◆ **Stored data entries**
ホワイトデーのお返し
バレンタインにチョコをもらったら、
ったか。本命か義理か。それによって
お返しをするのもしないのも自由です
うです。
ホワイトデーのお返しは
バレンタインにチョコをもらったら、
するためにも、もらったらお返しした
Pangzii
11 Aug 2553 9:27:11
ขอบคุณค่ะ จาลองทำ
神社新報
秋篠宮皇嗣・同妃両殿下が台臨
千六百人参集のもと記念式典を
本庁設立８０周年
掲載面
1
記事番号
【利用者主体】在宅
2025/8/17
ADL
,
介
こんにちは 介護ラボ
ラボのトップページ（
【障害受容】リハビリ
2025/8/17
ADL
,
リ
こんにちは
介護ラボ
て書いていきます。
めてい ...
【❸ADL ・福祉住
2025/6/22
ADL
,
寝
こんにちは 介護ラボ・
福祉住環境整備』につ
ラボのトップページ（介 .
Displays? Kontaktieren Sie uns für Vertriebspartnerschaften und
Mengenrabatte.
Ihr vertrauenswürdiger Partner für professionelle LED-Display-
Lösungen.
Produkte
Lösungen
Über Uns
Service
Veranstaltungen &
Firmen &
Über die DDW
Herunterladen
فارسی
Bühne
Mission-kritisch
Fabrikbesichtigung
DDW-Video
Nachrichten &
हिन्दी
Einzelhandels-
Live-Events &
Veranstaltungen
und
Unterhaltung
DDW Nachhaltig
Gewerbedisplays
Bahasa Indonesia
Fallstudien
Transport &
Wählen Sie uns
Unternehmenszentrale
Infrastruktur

◆ **Activity**
Would you repeat the lines from the one containing "するためにも、もらったらお返しした" through the end of the data, exactly, with nothing before or after them?

◆ **Written solution**
するためにも、もらったらお返しした
Pangzii
11 Aug 2553 9:27:11
ขอบคุณค่ะ จาลองทำ
神社新報
秋篠宮皇嗣・同妃両殿下が台臨
千六百人参集のもと記念式典を
本庁設立８０周年
掲載面
1
記事番号
【利用者主体】在宅
2025/8/17
ADL
,
介
こんにちは 介護ラボ
ラボのトップページ（
【障害受容】リハビリ
2025/8/17
ADL
,
リ
こんにちは
介護ラボ
て書いていきます。
めてい ...
【❸ADL ・福祉住
2025/6/22
ADL
,
寝
こんにちは 介護ラボ・
福祉住環境整備』につ
ラボのトップページ（介 .
Displays? Kontaktieren Sie uns für Vertriebspartnerschaften und
Mengenrabatte.
Ihr vertrauenswürdiger Partner für professionelle LED-Display-
Lösungen.
Produkte
Lösungen
Über Uns
Service
Veranstaltungen &
Firmen &
Über die DDW
Herunterladen
فارسی
Bühne
Mission-kritisch
Fabrikbesichtigung
DDW-Video
Nachrichten &
हिन्दी
Einzelhandels-
Live-Events &
Veranstaltungen
und
Unterhaltung
DDW Nachhaltig
Gewerbedisplays
Bahasa Indonesia
Fallstudien
Transport &
Wählen Sie uns
Unternehmenszentrale
Infrastruktur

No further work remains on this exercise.